EXERCISE GOAL:
Go through the data and retrieve each line that includes the string "left".

Pose estimation data
*** Begin section ***
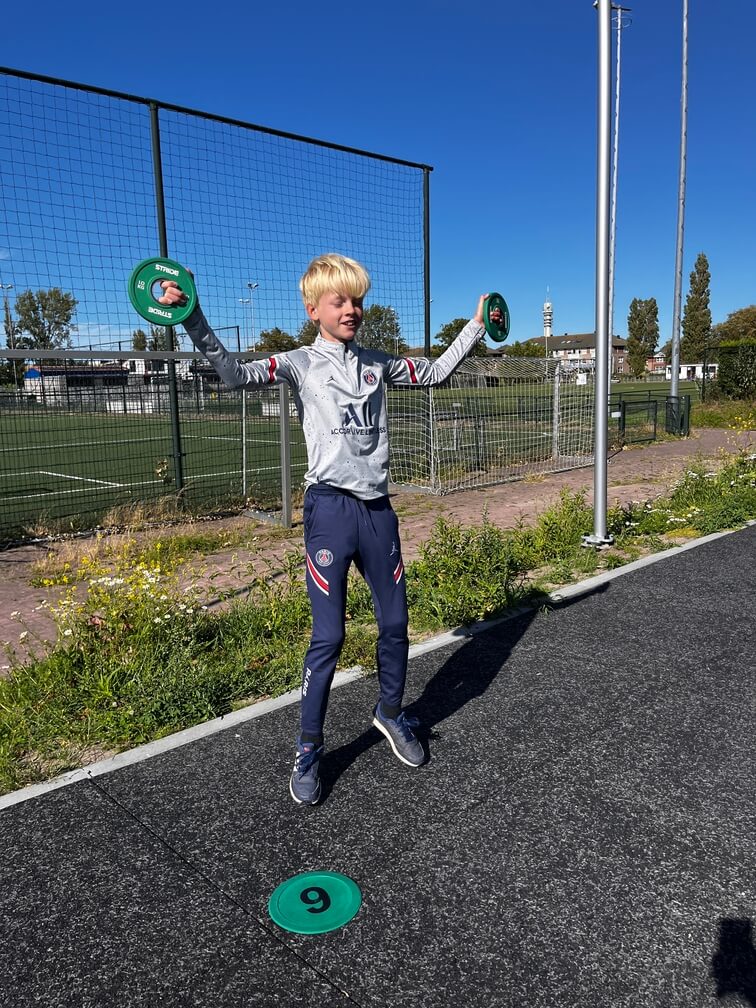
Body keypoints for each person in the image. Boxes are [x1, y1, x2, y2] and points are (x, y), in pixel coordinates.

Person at [160, 253, 499, 806]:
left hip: (378, 512)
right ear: (312, 309)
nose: (352, 310)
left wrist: (476, 326)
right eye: (339, 300)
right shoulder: (297, 363)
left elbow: (436, 372)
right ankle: (309, 746)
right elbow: (233, 375)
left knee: (396, 623)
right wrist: (192, 314)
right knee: (330, 638)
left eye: (357, 300)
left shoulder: (378, 364)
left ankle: (390, 712)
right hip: (329, 513)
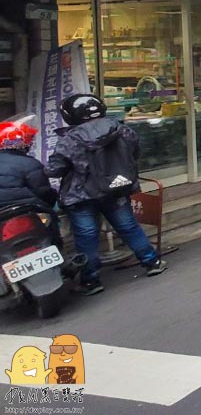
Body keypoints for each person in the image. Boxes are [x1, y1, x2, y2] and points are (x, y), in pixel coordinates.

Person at [45, 94, 165, 296]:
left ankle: (91, 280)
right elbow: (134, 153)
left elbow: (54, 169)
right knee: (128, 227)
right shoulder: (122, 129)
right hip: (116, 188)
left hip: (82, 194)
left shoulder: (70, 139)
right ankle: (152, 262)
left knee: (87, 237)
*** End section ***
EXERCISE OUTPUT:
left hip: (378, 512)
left wrist: (476, 326)
left elbow: (436, 372)
left knee: (396, 623)
left eye: (357, 300)
left shoulder: (378, 364)
left ankle: (390, 712)
left ankle: (91, 280)
left elbow: (54, 169)
left hip: (82, 194)
left shoulder: (70, 139)
left knee: (87, 237)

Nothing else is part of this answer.